━━━━━ DOCUMENT SEGMENT ━━━━━

Tuesday, November 20, 2012

Buyer be... where?


Morbid curiosity.

That's what leads me to be online at 2:04am, hitting Refresh on my browser every so often, wondering if www.clickfrenzy.com.au will suddenly leap to life. Well, morbid curiosity and the fact that it's a hot night in Melbourne, and being one of the first of the season, I'm not handling it well.

November 20 was supposed to mark a great day in cyber-shopping in Australia. Over two hundred companies were to offer an avalanche of bargains for twenty-four hours, letting rabid shoppers and Christmas-present-buyers go commercially nuts from their own home. However, the evening became another monument to the fact that many Aussie retailers have taken to netshopping like a duck to lava.

So what went wrong? Why were organisers predicting peak-hour net traffic, but were apparently unready for it? Some of news.com.au's finest investigative journalism had unearthed a few prices, "leaked" presale. I can only imagine the effort and ingenuity required to cultivate a source of such closely guarded information. Perhaps such a catastrophic breach of security resulted in a level of interest beyond expectations? Or perhaps notorious hacker clan Anonymous have gotten involved; no longer content with making political points or hounding child abusers, they have turned their efforts to preventing the spread of sonic skin cleansers at 30% off (yes, the site is working now, and I have bad skin. Sue me.)?

━━━━━ INFORMATION PROVIDED ━━━━━

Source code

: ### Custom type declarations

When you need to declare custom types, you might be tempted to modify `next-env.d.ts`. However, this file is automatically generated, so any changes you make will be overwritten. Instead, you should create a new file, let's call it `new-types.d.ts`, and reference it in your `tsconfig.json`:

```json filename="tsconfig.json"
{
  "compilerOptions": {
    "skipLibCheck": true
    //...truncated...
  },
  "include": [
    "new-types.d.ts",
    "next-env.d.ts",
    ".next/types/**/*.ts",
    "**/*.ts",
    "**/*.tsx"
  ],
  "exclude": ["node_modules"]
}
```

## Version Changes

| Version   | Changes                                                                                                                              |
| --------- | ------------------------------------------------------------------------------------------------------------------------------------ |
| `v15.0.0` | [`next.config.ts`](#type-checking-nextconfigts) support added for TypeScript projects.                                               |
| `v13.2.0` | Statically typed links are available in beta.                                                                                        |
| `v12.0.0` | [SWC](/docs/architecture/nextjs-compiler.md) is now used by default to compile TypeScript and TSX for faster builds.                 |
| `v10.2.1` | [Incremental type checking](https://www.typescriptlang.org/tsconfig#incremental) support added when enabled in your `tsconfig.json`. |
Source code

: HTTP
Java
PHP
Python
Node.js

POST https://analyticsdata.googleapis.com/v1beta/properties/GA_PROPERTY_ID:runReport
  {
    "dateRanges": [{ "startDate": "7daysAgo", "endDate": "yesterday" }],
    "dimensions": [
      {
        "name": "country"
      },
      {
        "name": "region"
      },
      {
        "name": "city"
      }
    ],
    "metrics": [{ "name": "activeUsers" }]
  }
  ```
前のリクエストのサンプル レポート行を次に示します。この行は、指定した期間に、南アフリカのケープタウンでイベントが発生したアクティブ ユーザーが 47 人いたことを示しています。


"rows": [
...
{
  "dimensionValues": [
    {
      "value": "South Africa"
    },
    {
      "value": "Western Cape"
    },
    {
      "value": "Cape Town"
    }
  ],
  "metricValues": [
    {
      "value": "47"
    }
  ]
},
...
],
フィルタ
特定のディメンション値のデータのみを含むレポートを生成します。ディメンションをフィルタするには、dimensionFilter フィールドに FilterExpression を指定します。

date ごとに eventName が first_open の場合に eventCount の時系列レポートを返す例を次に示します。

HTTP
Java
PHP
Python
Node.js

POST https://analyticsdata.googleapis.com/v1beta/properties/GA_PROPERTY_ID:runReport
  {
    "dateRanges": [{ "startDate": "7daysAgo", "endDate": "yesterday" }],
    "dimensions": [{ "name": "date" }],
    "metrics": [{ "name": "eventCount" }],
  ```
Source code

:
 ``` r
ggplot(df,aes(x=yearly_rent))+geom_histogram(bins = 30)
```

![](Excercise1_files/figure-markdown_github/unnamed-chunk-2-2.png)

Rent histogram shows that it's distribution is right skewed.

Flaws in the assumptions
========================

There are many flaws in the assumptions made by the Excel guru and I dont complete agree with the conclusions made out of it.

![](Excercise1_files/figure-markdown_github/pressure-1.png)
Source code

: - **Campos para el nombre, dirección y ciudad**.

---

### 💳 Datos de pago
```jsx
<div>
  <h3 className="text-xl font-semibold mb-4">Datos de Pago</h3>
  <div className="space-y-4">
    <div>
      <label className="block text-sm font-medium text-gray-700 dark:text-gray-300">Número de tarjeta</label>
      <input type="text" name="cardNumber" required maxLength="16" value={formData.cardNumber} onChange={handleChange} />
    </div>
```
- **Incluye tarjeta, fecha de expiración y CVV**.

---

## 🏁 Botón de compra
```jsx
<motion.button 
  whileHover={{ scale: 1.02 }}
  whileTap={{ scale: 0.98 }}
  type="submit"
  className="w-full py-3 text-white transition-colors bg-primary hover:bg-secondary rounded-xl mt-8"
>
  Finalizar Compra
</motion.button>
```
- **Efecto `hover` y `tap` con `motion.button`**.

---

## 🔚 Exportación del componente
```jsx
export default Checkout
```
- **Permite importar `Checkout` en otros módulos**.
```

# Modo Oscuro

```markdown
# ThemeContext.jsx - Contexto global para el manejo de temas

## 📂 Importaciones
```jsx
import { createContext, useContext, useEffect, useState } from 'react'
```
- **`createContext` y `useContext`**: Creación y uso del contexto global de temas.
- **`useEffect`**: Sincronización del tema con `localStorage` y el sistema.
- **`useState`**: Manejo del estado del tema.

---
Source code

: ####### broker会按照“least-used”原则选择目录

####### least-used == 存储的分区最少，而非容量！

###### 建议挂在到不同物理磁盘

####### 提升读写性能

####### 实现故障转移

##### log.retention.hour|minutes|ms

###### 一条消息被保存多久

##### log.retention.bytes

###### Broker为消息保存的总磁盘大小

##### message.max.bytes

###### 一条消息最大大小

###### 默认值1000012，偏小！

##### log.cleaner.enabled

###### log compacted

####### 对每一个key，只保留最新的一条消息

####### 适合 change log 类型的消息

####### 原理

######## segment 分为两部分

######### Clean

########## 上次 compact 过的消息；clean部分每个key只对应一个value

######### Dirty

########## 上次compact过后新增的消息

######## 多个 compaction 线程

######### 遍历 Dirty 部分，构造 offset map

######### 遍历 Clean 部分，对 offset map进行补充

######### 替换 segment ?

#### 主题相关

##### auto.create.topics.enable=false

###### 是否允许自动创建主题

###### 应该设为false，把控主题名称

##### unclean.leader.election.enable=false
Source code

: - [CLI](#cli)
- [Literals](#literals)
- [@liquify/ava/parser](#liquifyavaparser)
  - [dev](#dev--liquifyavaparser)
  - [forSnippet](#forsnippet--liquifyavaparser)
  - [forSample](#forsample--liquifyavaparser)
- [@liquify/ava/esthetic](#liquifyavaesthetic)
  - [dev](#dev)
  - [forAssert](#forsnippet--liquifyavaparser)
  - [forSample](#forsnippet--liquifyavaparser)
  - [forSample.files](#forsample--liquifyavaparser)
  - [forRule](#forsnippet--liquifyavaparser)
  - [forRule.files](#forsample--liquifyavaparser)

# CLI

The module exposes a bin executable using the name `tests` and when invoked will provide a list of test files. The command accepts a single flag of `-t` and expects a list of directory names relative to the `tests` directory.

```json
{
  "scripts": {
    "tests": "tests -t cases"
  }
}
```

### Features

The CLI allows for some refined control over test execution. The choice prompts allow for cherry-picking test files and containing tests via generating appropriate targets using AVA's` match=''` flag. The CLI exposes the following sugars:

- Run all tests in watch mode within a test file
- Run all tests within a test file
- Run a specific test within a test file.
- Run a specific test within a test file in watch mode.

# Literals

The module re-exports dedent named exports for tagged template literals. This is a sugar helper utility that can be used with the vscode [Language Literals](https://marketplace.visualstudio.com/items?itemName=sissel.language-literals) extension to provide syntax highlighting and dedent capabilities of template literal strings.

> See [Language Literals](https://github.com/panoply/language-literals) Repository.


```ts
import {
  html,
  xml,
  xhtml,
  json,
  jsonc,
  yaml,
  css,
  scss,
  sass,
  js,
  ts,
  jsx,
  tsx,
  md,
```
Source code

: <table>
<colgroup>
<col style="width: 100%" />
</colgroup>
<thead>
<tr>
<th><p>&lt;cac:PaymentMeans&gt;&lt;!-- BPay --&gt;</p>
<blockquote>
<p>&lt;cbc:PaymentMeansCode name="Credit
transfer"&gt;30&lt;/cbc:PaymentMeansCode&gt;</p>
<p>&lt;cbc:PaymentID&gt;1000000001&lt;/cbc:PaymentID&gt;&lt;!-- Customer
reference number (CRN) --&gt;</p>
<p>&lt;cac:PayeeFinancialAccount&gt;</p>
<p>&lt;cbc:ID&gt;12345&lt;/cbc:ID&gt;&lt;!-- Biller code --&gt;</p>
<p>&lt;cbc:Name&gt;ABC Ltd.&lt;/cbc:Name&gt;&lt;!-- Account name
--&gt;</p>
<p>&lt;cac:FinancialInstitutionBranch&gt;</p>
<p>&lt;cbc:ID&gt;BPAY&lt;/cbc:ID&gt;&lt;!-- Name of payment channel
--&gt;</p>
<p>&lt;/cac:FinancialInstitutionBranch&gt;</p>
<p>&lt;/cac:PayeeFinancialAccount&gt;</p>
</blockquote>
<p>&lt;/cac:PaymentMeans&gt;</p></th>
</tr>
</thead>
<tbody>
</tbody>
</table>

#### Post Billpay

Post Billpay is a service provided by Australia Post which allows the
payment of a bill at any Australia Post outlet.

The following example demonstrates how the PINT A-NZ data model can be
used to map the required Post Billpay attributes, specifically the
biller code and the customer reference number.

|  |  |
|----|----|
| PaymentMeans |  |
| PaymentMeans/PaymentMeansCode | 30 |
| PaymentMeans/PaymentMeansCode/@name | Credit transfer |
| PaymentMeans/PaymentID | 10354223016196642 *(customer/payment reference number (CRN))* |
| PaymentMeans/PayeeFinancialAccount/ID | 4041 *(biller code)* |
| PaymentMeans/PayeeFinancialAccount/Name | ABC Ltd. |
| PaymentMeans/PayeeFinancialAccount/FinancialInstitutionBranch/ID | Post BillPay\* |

━━━━━

▸ PROBLEMS TO WORK ON
(1) Summarize the post about the Click Frenzy sale in three sentences.
(2) Write what comes next in the post about the Click Frenzy sale, picking up after its last sentence.

▸ TASK RESULTS
(1) Out of morbid curiosity, and kept up by a hot Melbourne night, the writer sits online at 2:04am refreshing the Click Frenzy website to see whether it will come to life. The November 20 event was supposed to have over two hundred companies offering bargains for twenty-four hours, but it instead became another sign that many Australian retailers have handled online shopping badly. The writer asks why organizers who predicted peak-hour traffic seemed unready for it, and mockingly floats a leak of prices to news.com.au or an attack by Anonymous as possible causes.

(2)
One thing can be taken from this - anyone inconvenienced by this system crash, buyer or seller, who is also against the installation of the National Broadband Network, needs to give him- or herself a quick wake-up slapping. Sure, a quick stroll through Twitter might lead you to ask why we could  possibly need some of these messages any quicker - "FML" is a sulk, no matter at how many megabits per second it flies around the world - but the good stuff will flow freer as well. You know, medical data, the contents of the world's libraries and galleries, pictures wittily captioned in a white blocky font. In the meantime, we continue with slower and costlier internet than much of the world, and in the offices of the coordinators of a certain online sale, trying to find certain people at their desks will result in a real-life 404 error.